Do I need to apply the setting on all nodes or can one node be set for testing?
Is adding such a line in /etc/mysql/mariadb.conf.d/50-server.cnf ok:
wsrep_provider_options = "cert.optimistic_pa = no"
|
Or should I copy/paste all existing values from an already running node, which looks like below, with a lot of options set:
wsrep_provider_options base_dir = /var/lib/mysql/; base_host = 192.168.0.6; base_port = 4567; cert.log_conflicts = no; cert.optimistic_pa = yes; debug = no; evs.auto_evict = 0; evs.causal_keepalive_period = PT1S; evs.debug_log_mask = 0x1; evs.delay_margin = PT1S; evs.delayed_keep_period = PT30S; evs.inactive_check_period = PT0.5S; evs.inactive_timeout = PT15S; evs.info_log_mask = 0; evs.install_timeout = PT7.5S; evs.join_retrans_period = PT1S; evs.keepalive_period = PT1S; evs.max_install_timeouts = 3; evs.send_window = 4; evs.stats_report_period = PT1M; evs.suspect_timeout = PT5S; evs.use_aggregate = true; evs.user_send_window = 2; evs.version = 1; evs.view_forget_timeout = P1D; gcache.dir = /var/lib/mysql/; gcache.keep_pages_size = 0; gcache.keep_plaintext_size = 128M; gcache.mem_size = 0; gcache.name = galera.cache; gcache.page_size = 128M; gcache.recover = yes; gcache.size = 128M; gcomm.thread_prio = ; gcs.fc_debug = 0; gcs.fc_factor = 1.0; gcs.fc_limit = 16; gcs.fc_master_slave = no; gcs.fc_single_primary = no; gcs.max_packet_size = 64500; gcs.max_throttle = 0.25; gcs.recv_q_hard_limit = 9223372036854775807; gcs.recv_q_soft_limit = 0.25; gcs.sync_donor = no; gmcast.listen_addr = tcp://0.0.0.0:4567; gmcast.mcast_addr = ; gmcast.mcast_ttl = 1; gmcast.peer_timeout = PT3S; gmcast.segment = 0; gmcast.time_wait = PT5S; gmcast.version = 0; ist.recv_addr = 192.168.0.6; pc.announce_timeout = PT3S; pc.checksum = false; pc.ignore_quorum = false; pc.ignore_sb = false; pc.linger = PT20S; pc.npvo = false; pc.recovery = true; pc.version = 0; pc.wait_prim = true; pc.wait_prim_timeout = PT30S; pc.weight = 1; protonet.version = 0; repl.causal_read_timeout = PT30S; repl.commit_order = 3; repl.key_format = FLAT8; repl.max_ws_size = 2147483647; repl.proto_max = 10; socket.checksum = 2; socket.recv_buf_size = auto; socket.send_buf_size = auto;
|
Thanks for any tips.
mreibert your first stacktrace attached (reibert_mysqld-abort-stacktrace.txt) has one replication applier thread (Thread 73) in the middle of processing of Foreign key constraint's cascade operation (row_ins_foreign_check_on_constraint).
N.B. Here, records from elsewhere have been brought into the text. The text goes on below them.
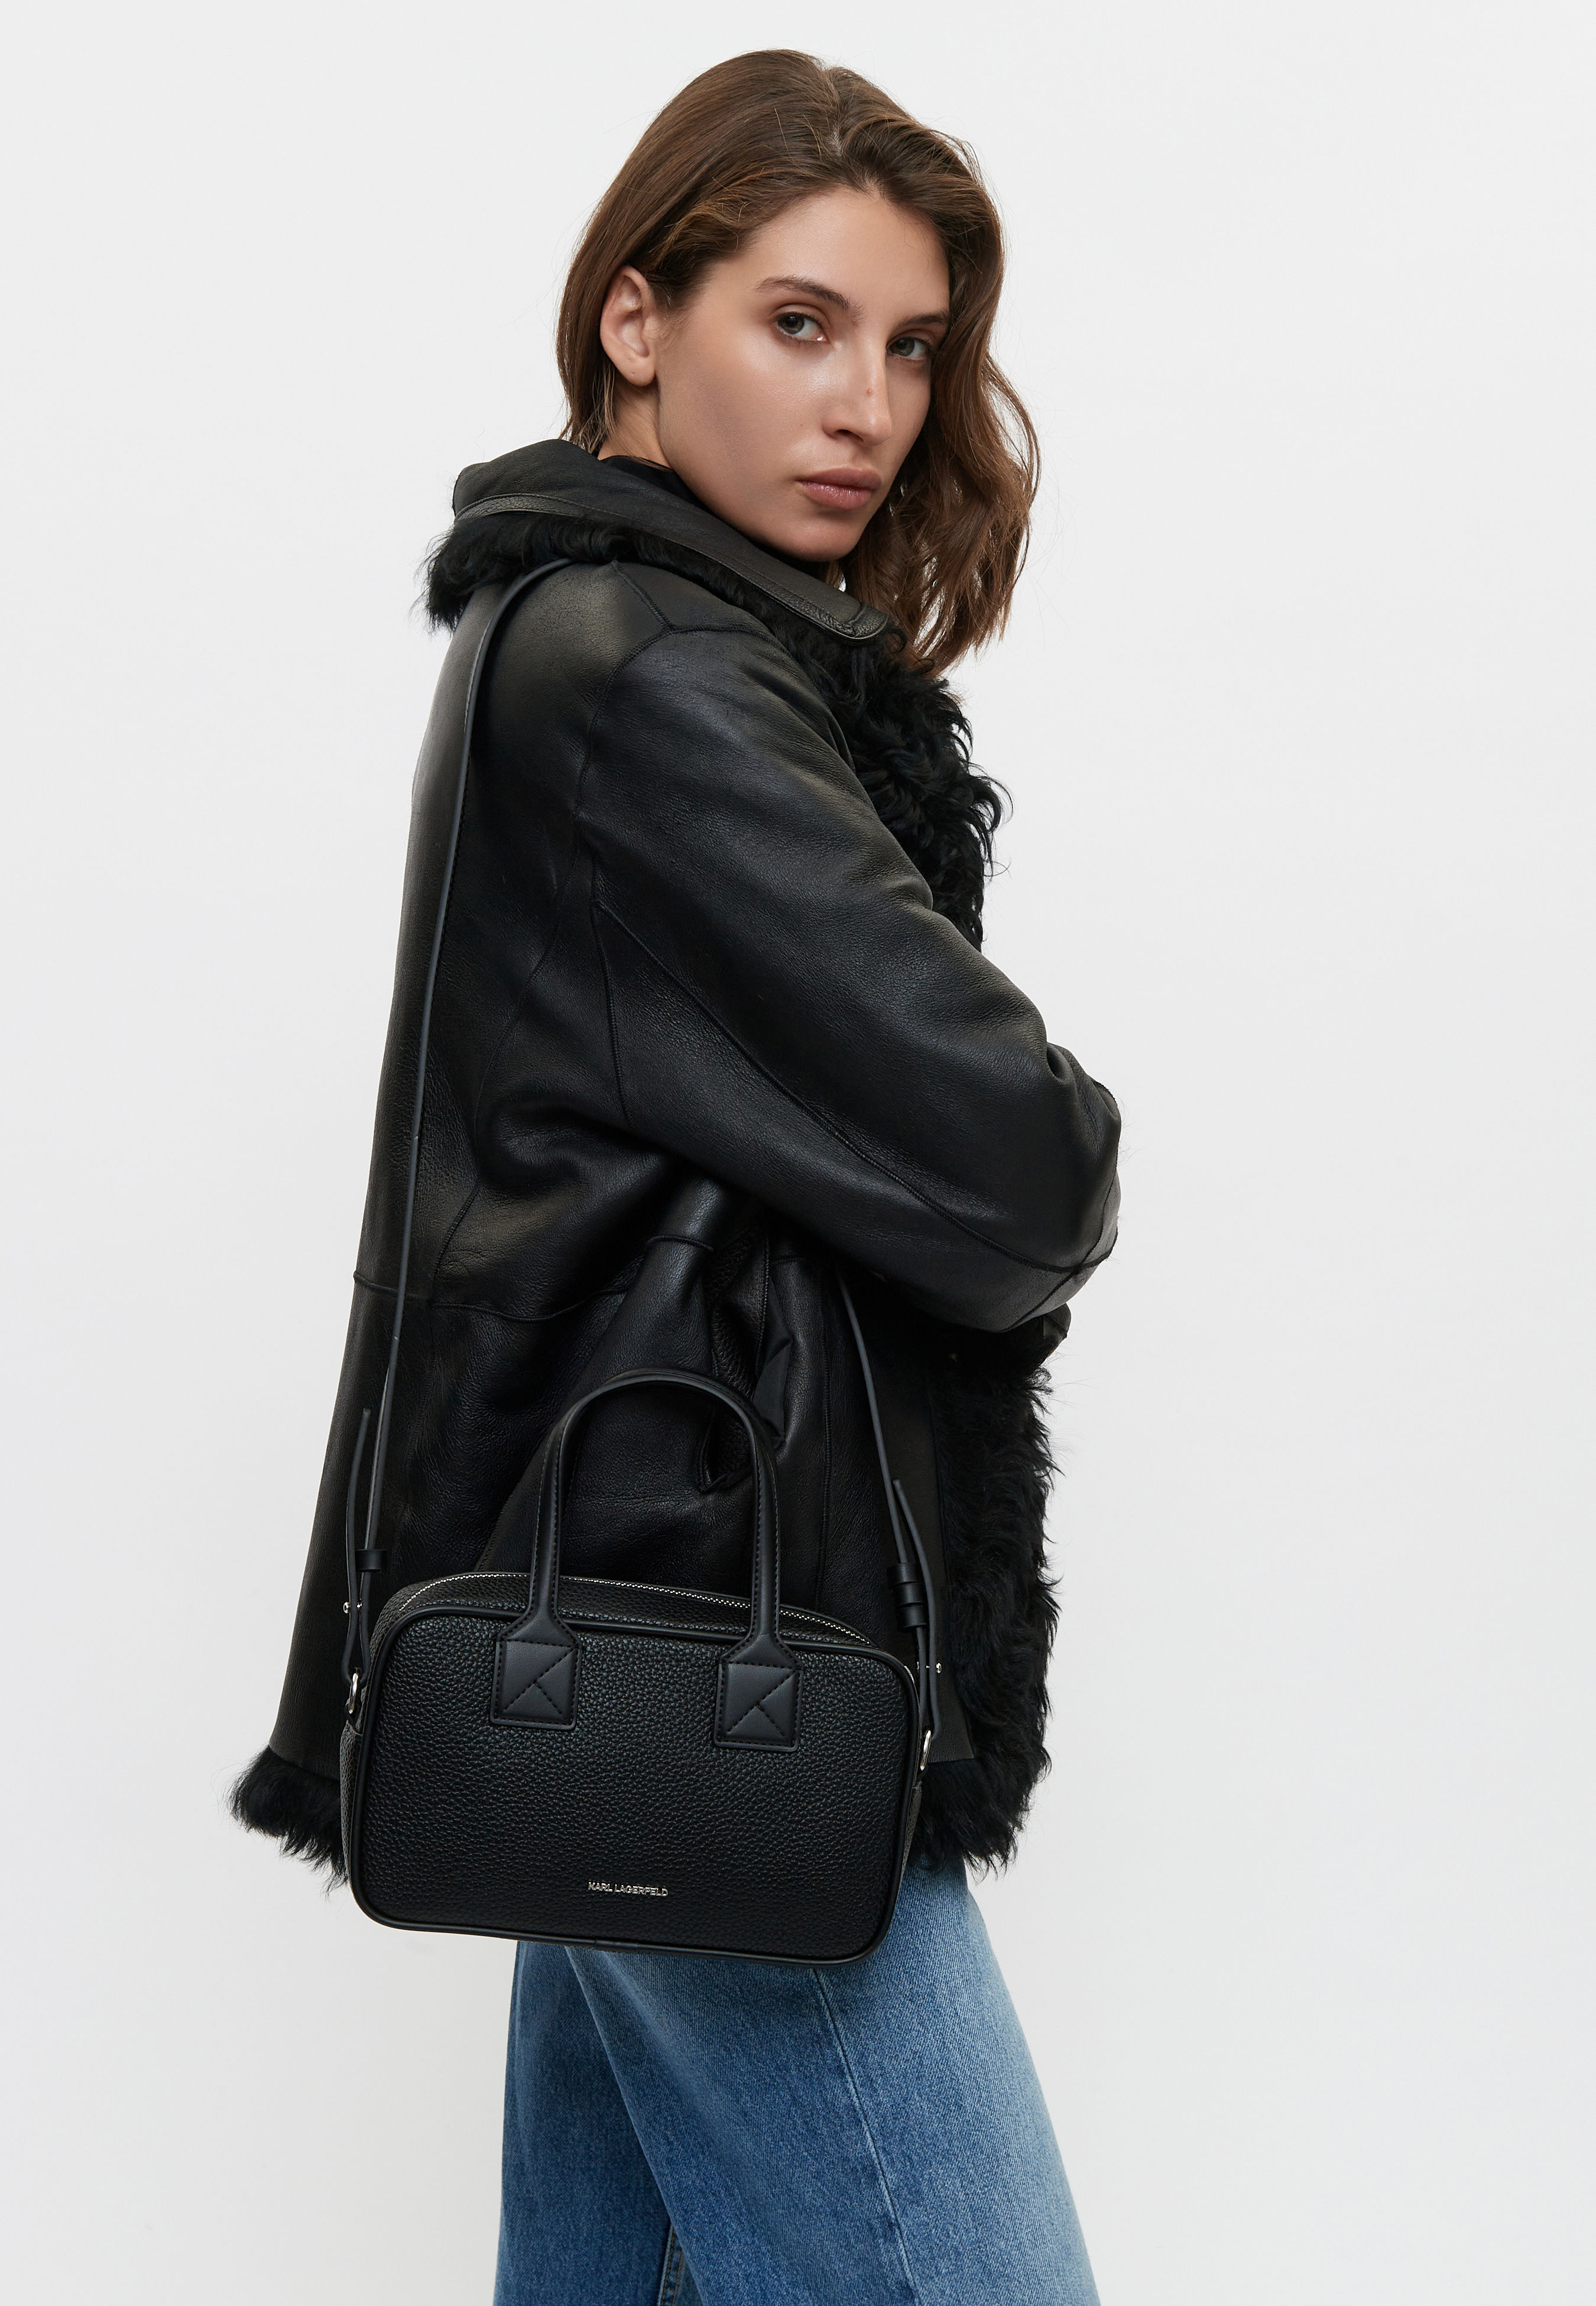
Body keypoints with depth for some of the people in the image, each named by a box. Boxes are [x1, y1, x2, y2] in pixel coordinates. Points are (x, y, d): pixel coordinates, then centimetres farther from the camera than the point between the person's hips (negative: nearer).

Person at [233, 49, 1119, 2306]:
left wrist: (1014, 1188, 3)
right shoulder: (647, 678, -14)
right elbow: (996, 1167, -19)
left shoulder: (589, 635, 17)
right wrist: (1070, 1188, 4)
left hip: (626, 1634, 10)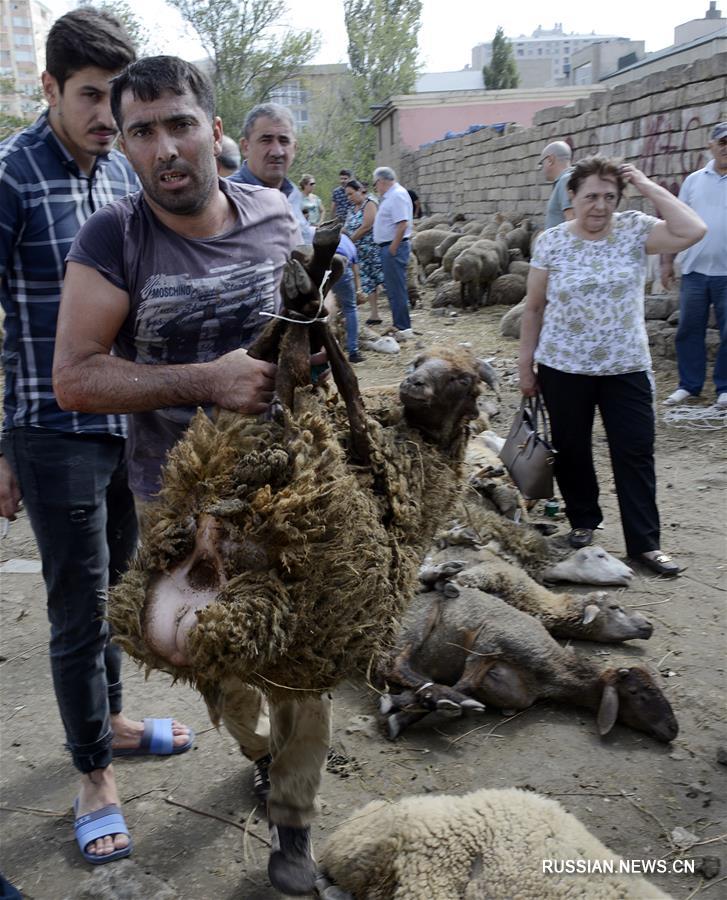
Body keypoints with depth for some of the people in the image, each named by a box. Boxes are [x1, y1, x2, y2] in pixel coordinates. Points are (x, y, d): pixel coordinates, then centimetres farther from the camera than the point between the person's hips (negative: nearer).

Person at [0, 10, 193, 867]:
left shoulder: (123, 170, 7)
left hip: (132, 424, 6)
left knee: (114, 585, 20)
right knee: (79, 610, 5)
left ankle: (108, 718, 42)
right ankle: (94, 774, 24)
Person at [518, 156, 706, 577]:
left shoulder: (634, 230, -3)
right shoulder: (551, 242, -4)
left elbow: (693, 231, -19)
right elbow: (534, 308, 2)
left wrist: (649, 187, -13)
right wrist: (526, 364, 2)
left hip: (626, 368, 0)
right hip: (564, 367, 0)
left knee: (635, 453, 2)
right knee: (571, 449, 12)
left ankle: (645, 542, 10)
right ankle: (583, 520, 34)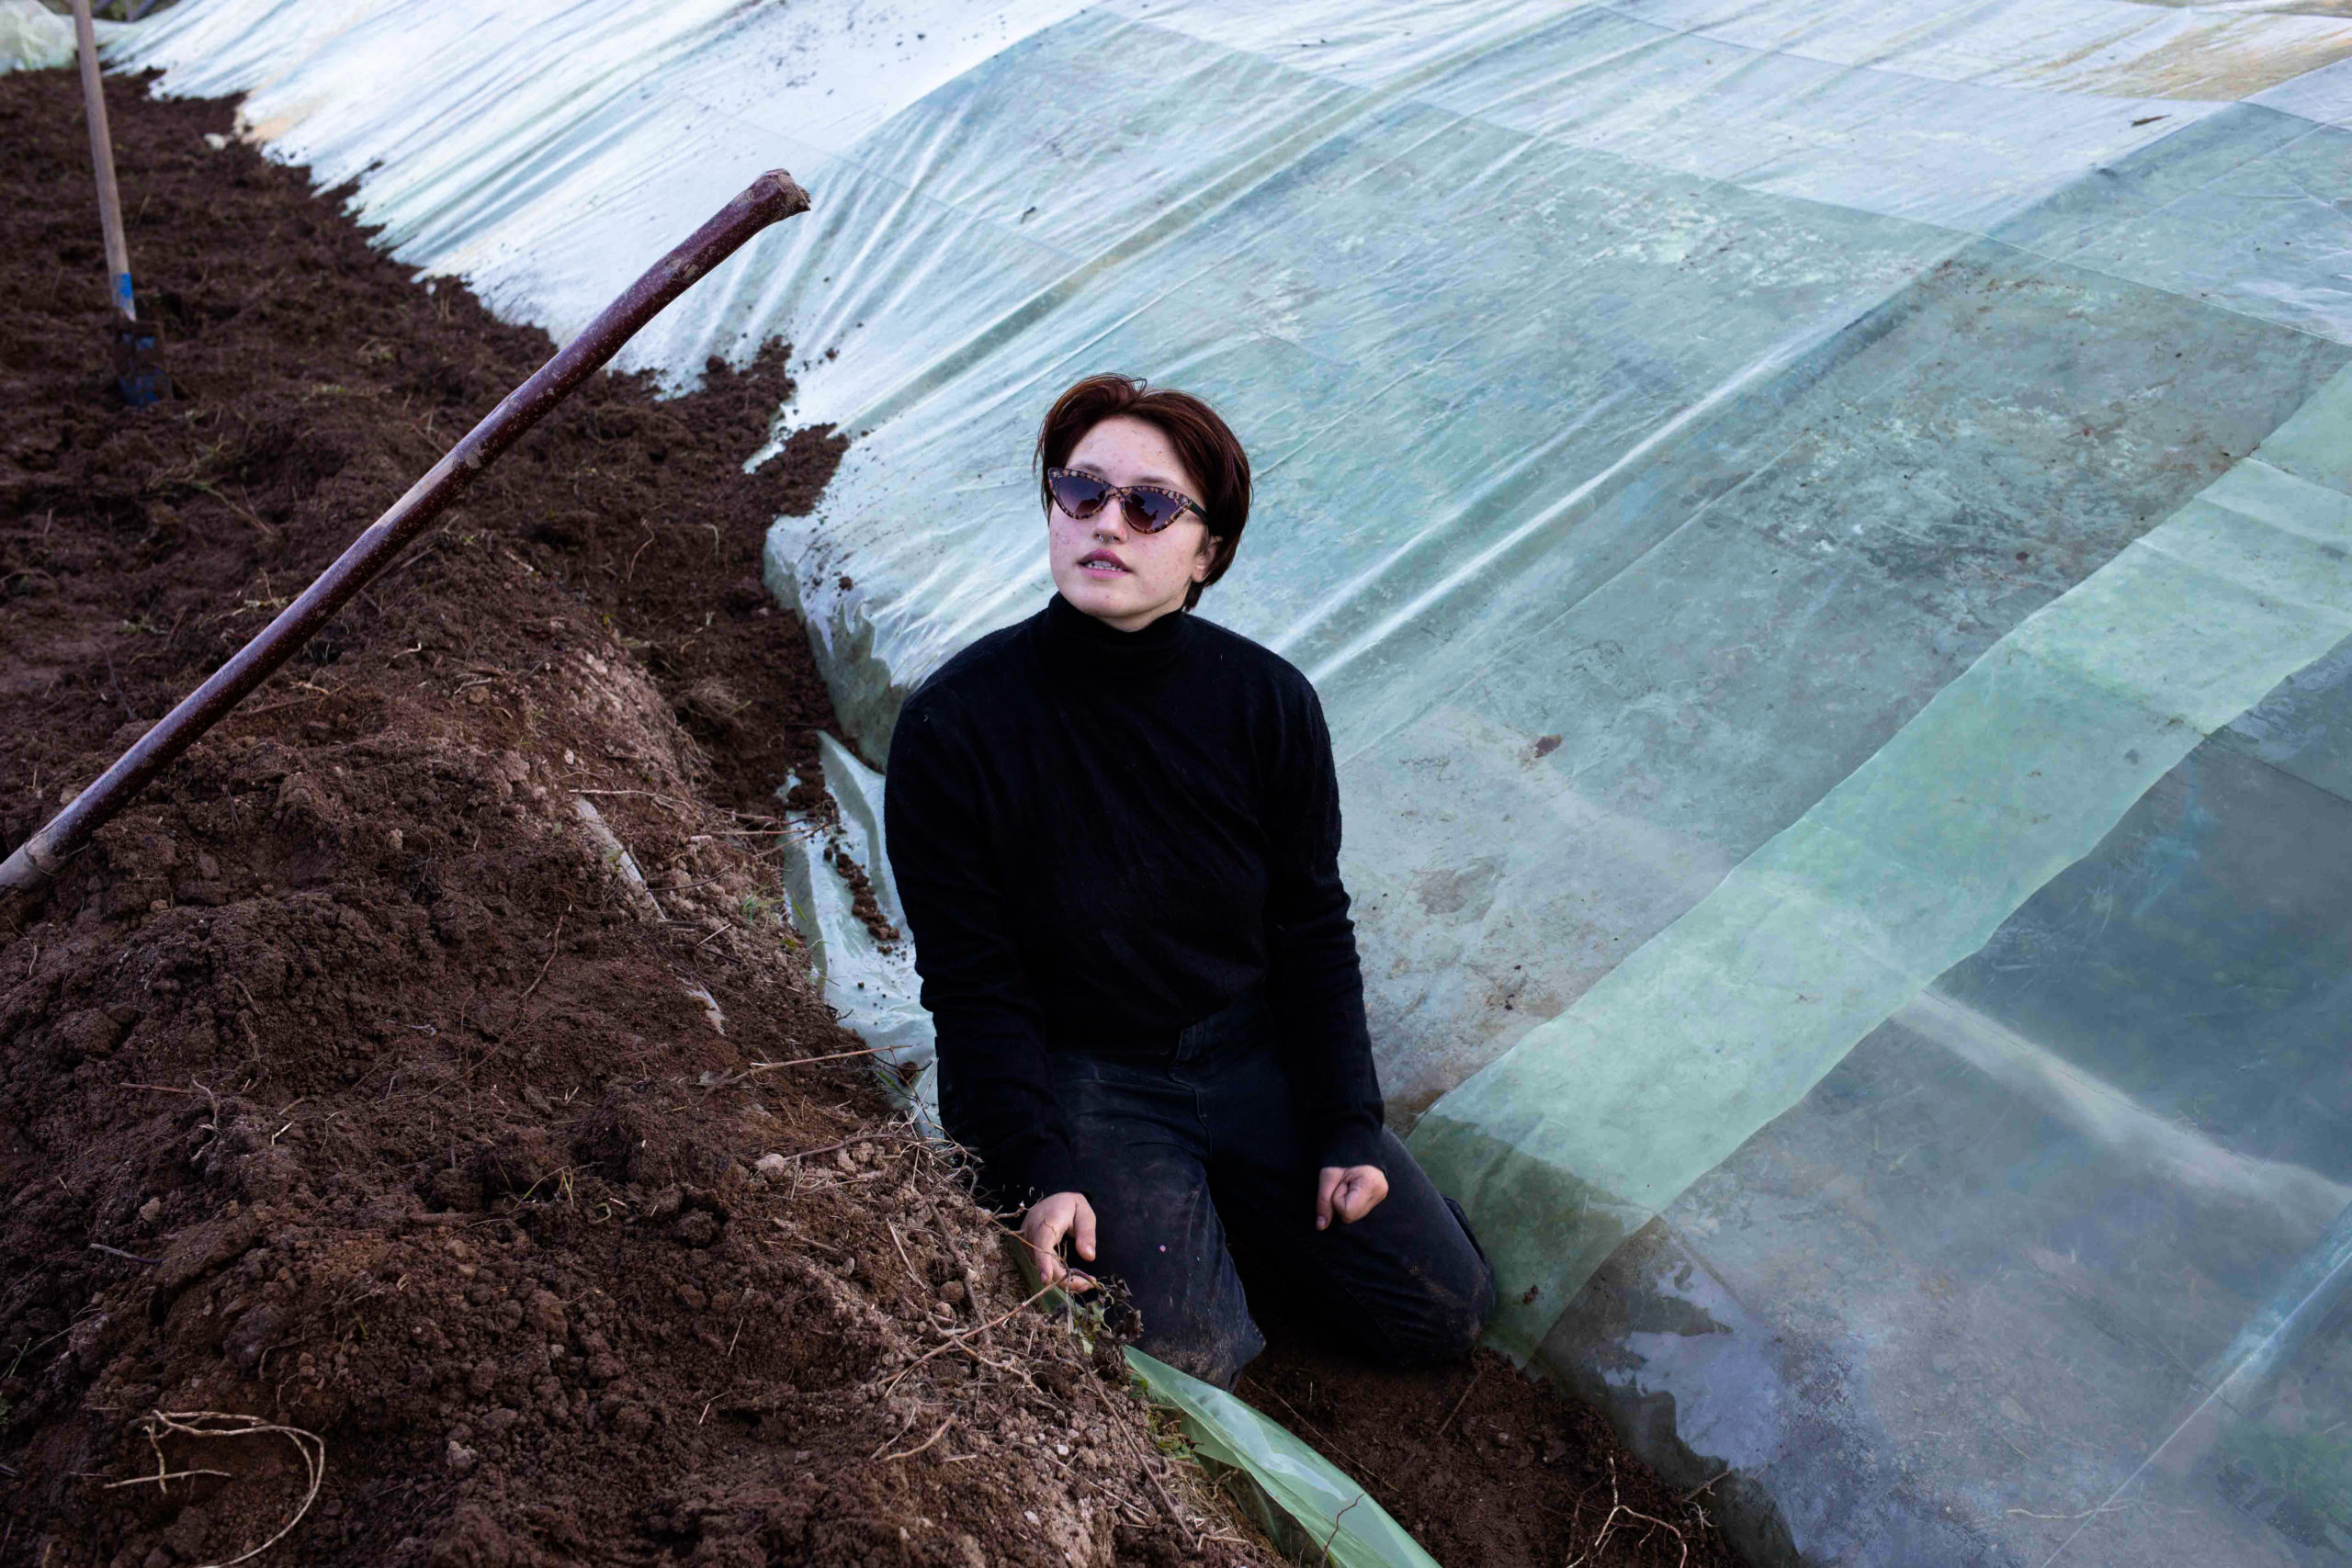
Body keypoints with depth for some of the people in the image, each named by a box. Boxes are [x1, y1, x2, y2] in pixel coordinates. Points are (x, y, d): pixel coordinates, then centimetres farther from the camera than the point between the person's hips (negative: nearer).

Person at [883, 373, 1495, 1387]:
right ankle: (1160, 1215, 11)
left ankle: (1222, 1205, 23)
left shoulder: (1267, 702, -9)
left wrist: (1346, 1129, -3)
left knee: (1446, 1306, 2)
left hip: (1250, 1050, 4)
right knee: (1187, 1356, -22)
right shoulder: (953, 725, -18)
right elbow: (972, 981, -12)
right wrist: (1039, 1174, -19)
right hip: (1071, 1079, -3)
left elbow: (1313, 925, 0)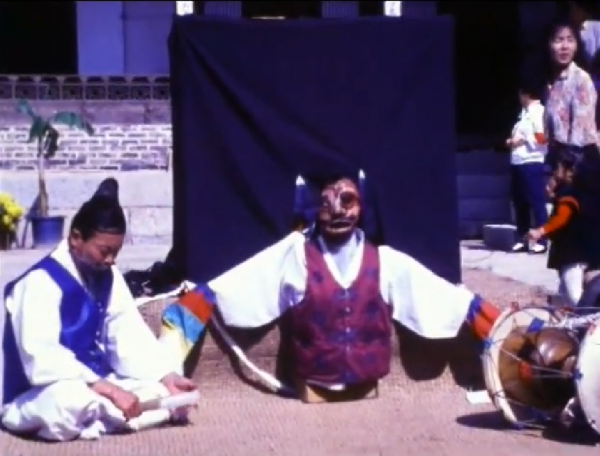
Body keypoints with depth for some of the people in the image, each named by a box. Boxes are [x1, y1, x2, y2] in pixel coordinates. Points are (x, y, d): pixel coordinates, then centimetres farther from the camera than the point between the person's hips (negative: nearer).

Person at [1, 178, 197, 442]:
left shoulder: (108, 277, 5)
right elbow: (42, 362, -29)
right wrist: (109, 390, -34)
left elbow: (131, 338, 5)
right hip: (38, 397, -8)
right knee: (73, 401, -41)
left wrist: (168, 378, -11)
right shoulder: (40, 283, -19)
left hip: (96, 387, 8)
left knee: (168, 393, -6)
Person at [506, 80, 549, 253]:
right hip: (517, 163, 9)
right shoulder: (524, 112, 18)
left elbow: (543, 138, -15)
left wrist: (523, 140, -11)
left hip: (532, 163, -9)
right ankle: (522, 240, 18)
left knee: (537, 203, -4)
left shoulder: (539, 111, -7)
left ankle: (541, 241, 0)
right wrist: (512, 141, 7)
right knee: (520, 203, 11)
This suggest that this crash relates to issue
MDEV-26803, where the reason for the crashes was that cascading executions did not reliably record all rows manipulated through cascade operation in the replication write set. And this has resulted in unsafe parallel applying in replica nodes.The second stacktrace has also ongoing foreign key checking, but in different stages.